We all have various thresholds for tolerance that some might consider irrational. Pet peeves. Small things that can make our neurons explode over something others might consider irrelevant. The kind of triviality that drags you into a Twitter argument while others look on and think, “really?”
I’ll confess there are too many of these insignificant traps laid inside my head. One of them is baited to go off in two months when someone will inevitably refer to top-15 players Xander Schauffele or Tony Finau or Viktor Hovland as “one of the best players never to have won a major.” When that happens, I’m going to snap.
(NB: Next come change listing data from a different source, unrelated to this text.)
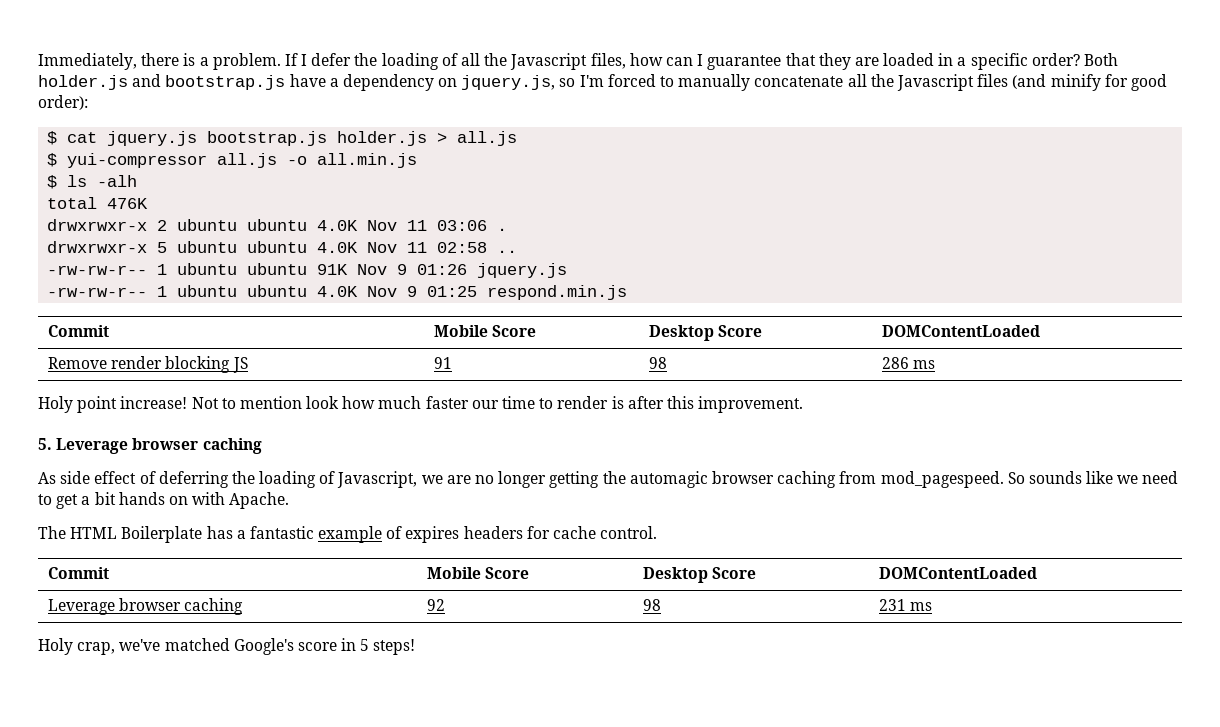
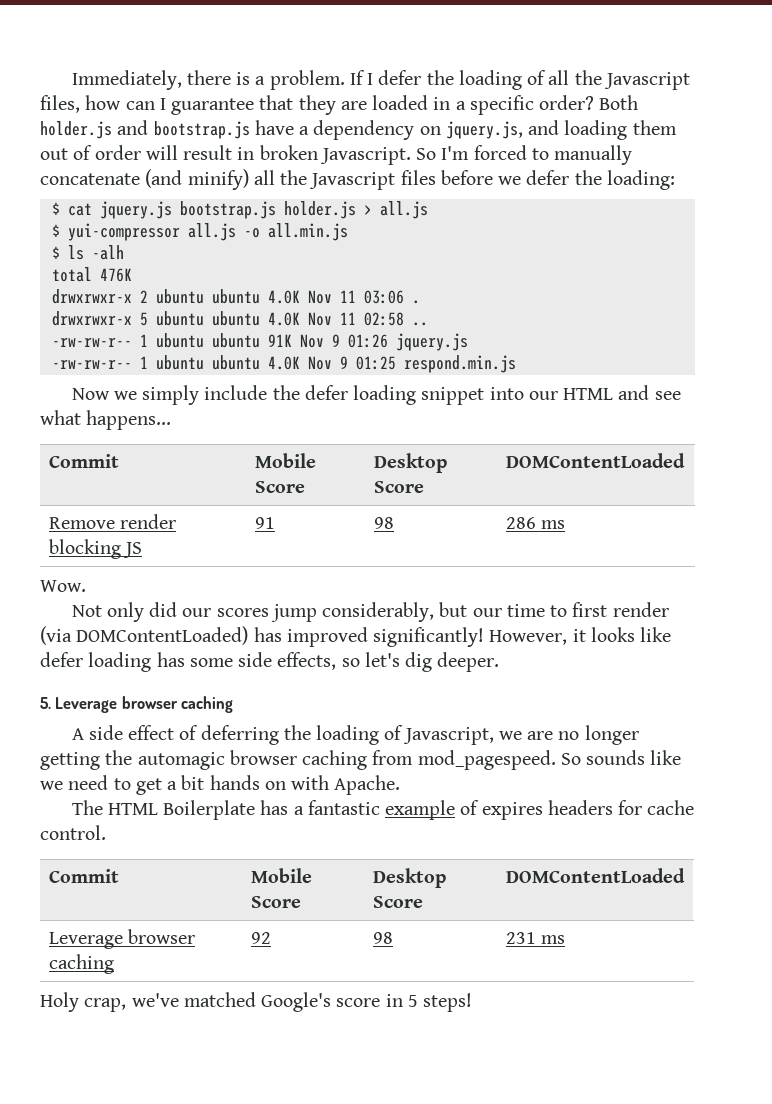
[559,78,576,87] so -> [528,120,677,140] [40,145,437,165] and loading them out of order will result in broken Javascript. So
(844, 81) none -> [145,169,249,190] (and minify)
[1012,74,1167,91] [38,95,88,110] (and minify for good order): -> [440,170,675,190] before we defer the loading:
(628, 292) none -> [71,385,681,405] [40,410,172,430] // Now we simply include the defer loading snippet into our HTML and see what happens...
[38,396,804,413] Holy point increase! Not to mention look how much faster our time to render is after this improvement. -> [40,580,86,592] [71,602,669,622] [40,626,672,647] [40,652,500,672] Wow. // Not only did our scores jump considerably, but our time to first render (via DOMContentLoaded) has improved significantly! However, it looks like defer loading has some side effects, so let's dig deeper.
[38,472,56,484] As -> [71,728,84,740] A

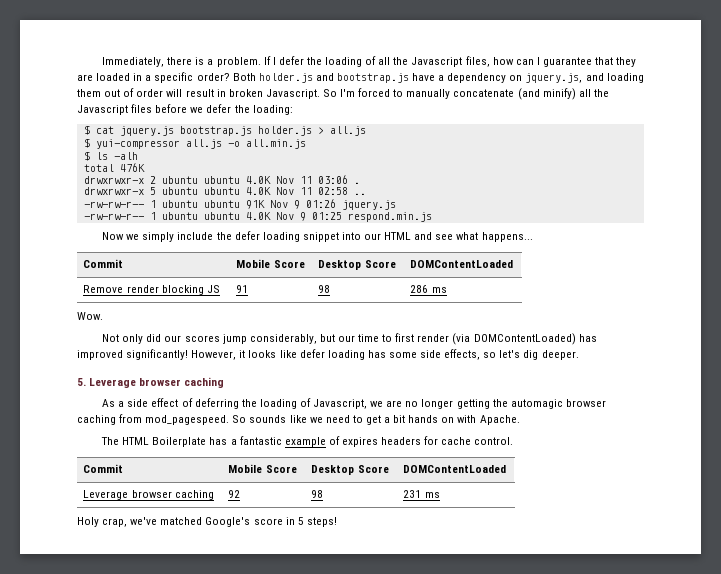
[71,728,84,740] A -> [102,399,125,407] As a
That phrase gets used so often that it cheapens the concept. At the same time, it is grossly unfair to many of the golfers to which it is directed as a combination of compliment and slur. Aside from accepted facts – they’re ranked high in the world and they haven’t won a major championship to date – players such as Schauffele, Finau and Hovland couldn’t be more different. Schauffele has only played in 14 majors; Finau still hasn’t won a non-opposite-field PGA Tour event; Hovland hasn’t even played in every major yet.
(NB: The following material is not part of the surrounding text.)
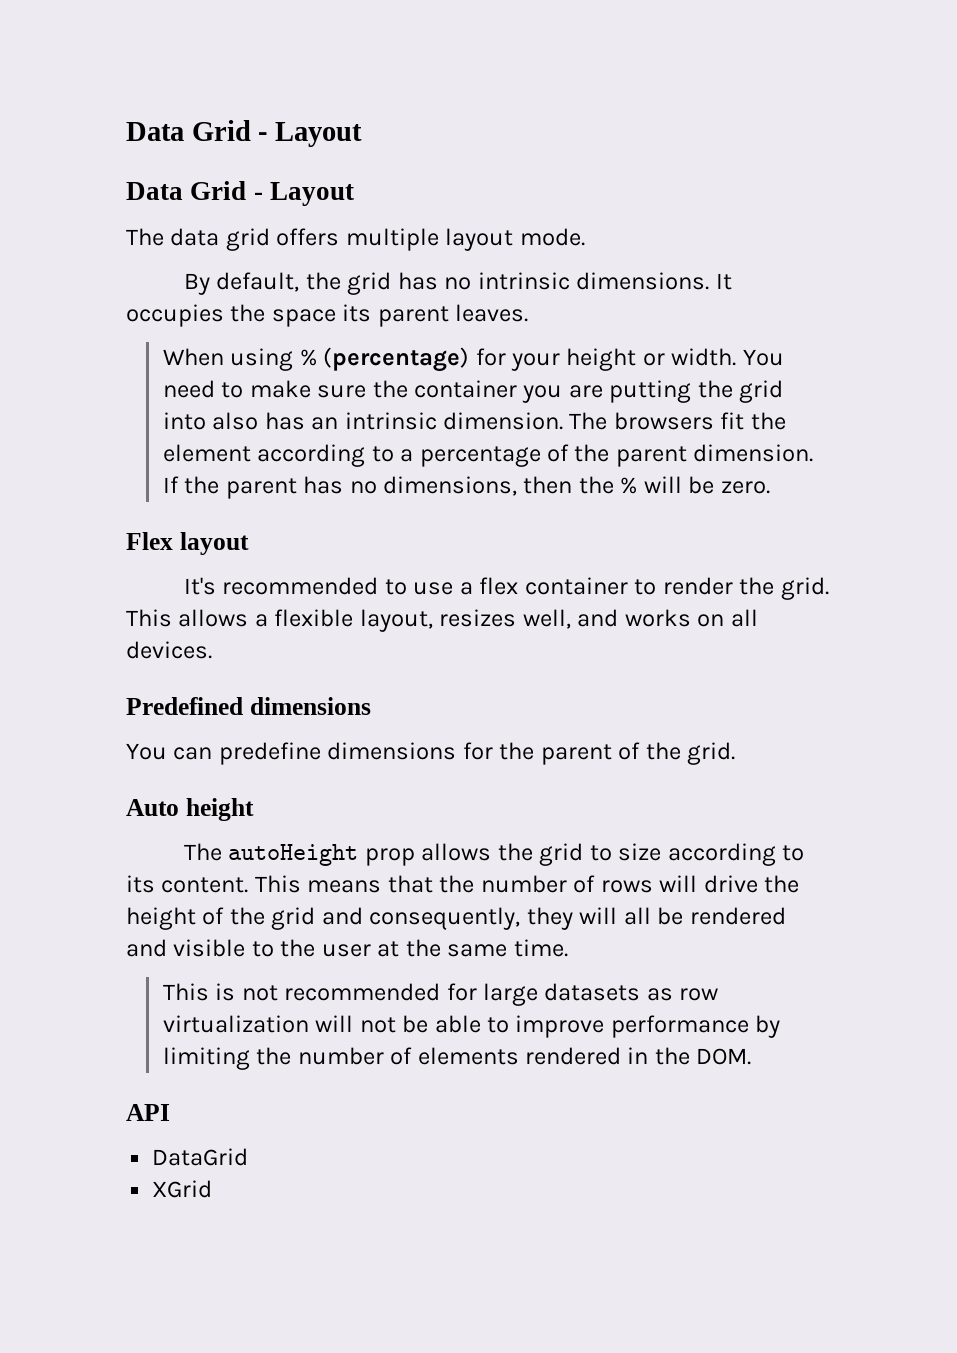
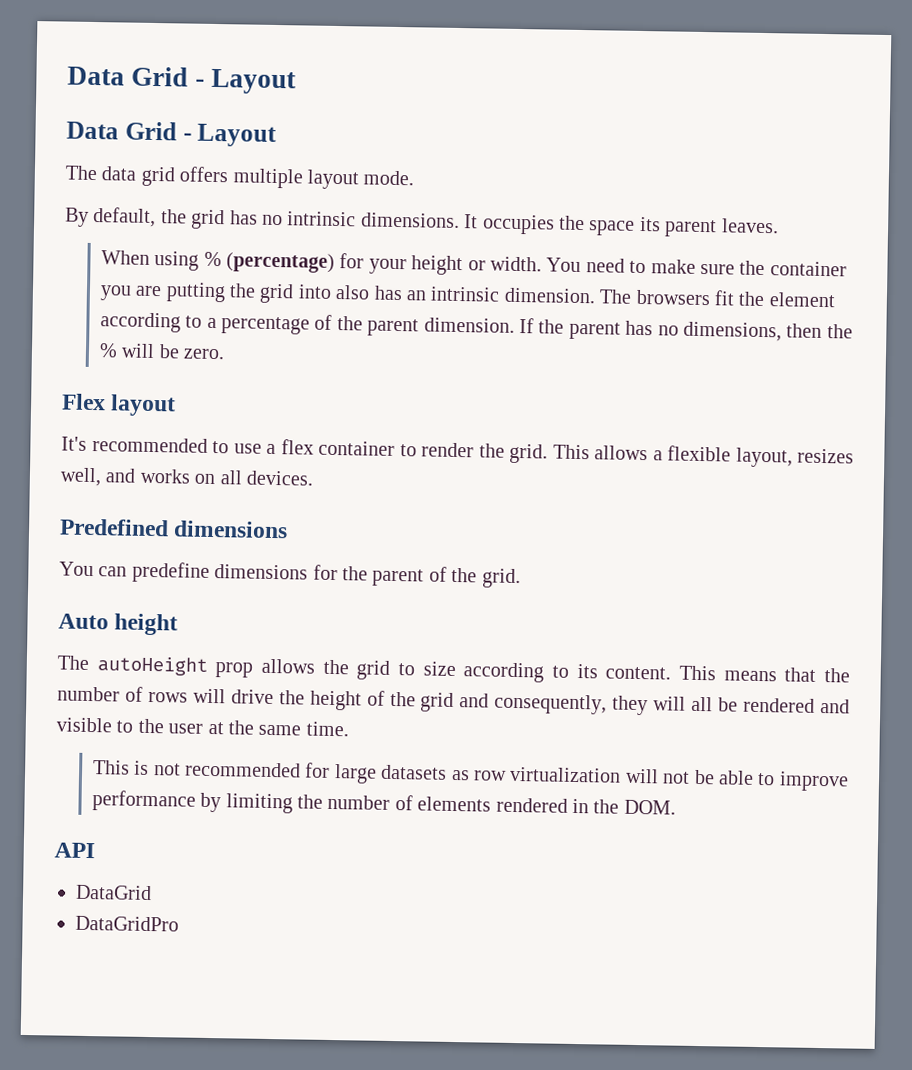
[152,1180,213,1198] XGrid -> [75,915,179,932] DataGridPro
Whether the argument is semantic or subjective, there needs to be a codified definition of what qualifies as “greatest” or “best” when it comes to players without majors and when it is fair to judge them for it. Having spent way too much time worrying about such things, I’ve sorted it into two fraternities – GNOMEs (Greatest NO Major Ever) and BP-WAMYs (Best Players Without A Major Yet). One category is a fixed historical achievement. The other is an active registry based on a set of various prerequisite parameters.